-- Opening Marker --

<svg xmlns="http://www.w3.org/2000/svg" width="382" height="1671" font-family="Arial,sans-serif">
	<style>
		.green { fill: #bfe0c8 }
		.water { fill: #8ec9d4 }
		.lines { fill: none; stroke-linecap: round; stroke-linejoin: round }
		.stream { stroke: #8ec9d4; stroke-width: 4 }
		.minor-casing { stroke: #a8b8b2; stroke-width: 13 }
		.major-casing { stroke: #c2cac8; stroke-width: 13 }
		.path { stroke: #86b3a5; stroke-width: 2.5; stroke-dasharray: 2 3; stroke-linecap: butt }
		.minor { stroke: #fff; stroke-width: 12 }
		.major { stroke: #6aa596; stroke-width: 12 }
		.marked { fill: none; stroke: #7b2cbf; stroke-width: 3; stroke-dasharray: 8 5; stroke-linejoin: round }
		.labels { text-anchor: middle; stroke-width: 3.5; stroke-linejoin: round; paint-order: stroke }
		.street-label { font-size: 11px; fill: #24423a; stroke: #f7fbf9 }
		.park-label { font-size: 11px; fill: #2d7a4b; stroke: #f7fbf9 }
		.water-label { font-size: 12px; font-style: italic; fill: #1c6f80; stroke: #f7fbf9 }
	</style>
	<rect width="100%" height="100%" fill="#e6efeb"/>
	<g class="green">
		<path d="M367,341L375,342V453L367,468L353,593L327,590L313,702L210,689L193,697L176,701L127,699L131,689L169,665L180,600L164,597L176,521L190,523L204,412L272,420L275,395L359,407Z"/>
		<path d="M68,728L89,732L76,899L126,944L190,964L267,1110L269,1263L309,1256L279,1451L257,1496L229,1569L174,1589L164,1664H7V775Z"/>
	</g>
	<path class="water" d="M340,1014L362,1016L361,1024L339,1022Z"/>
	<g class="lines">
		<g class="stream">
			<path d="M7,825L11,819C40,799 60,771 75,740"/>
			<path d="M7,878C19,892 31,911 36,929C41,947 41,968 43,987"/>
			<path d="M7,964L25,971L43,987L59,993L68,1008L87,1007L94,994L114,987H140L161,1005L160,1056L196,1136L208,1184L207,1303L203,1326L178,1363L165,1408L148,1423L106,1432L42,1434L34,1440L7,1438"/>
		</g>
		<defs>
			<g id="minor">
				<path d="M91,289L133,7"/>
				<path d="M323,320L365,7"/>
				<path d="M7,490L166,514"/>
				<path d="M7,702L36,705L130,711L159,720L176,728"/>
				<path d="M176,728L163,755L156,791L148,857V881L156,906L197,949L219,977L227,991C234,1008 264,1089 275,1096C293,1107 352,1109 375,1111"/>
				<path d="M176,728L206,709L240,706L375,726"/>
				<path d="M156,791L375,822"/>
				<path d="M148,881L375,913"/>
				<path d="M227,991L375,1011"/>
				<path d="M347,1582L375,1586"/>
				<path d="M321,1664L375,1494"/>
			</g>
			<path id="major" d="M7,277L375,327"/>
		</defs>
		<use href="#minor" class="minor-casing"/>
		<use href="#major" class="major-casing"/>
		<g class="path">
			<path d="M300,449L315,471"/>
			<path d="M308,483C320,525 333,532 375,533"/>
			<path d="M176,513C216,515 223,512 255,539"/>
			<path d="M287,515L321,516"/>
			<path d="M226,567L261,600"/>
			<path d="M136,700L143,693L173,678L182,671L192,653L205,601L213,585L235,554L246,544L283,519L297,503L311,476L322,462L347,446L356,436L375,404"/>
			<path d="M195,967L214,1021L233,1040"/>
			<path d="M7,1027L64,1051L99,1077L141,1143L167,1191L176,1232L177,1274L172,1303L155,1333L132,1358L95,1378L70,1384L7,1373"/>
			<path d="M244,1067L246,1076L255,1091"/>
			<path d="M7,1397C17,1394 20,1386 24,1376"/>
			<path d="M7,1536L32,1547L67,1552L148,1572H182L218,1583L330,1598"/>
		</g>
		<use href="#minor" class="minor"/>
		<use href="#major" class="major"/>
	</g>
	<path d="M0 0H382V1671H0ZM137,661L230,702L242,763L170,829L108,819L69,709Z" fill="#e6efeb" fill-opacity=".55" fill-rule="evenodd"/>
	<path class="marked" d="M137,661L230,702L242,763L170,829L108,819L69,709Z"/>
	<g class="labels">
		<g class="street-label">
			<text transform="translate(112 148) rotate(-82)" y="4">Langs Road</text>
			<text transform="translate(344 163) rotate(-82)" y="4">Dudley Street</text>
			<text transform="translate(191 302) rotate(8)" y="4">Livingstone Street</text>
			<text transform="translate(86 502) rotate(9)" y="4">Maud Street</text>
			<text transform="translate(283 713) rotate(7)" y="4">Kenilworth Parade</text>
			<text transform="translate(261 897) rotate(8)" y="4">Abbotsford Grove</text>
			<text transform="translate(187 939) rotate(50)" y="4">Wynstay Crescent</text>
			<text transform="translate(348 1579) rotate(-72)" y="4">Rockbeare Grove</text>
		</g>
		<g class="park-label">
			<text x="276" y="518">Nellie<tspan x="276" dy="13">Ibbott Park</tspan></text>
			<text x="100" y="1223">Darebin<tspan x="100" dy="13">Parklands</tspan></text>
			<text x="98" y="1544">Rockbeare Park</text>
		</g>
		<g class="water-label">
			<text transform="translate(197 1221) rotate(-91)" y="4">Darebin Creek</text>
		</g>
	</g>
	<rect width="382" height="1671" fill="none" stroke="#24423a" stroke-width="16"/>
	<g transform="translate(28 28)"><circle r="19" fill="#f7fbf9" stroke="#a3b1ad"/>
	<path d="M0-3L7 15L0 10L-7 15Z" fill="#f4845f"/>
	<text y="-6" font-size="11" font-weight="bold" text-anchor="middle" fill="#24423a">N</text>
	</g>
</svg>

-- Closing Marker --

What the task requires:
Filter the records down to the lines containing the word "linecap", and copy those.

Output of the task:
		.lines { fill: none; stroke-linecap: round; stroke-linejoin: round }
		.path { stroke: #86b3a5; stroke-width: 2.5; stroke-dasharray: 2 3; stroke-linecap: butt }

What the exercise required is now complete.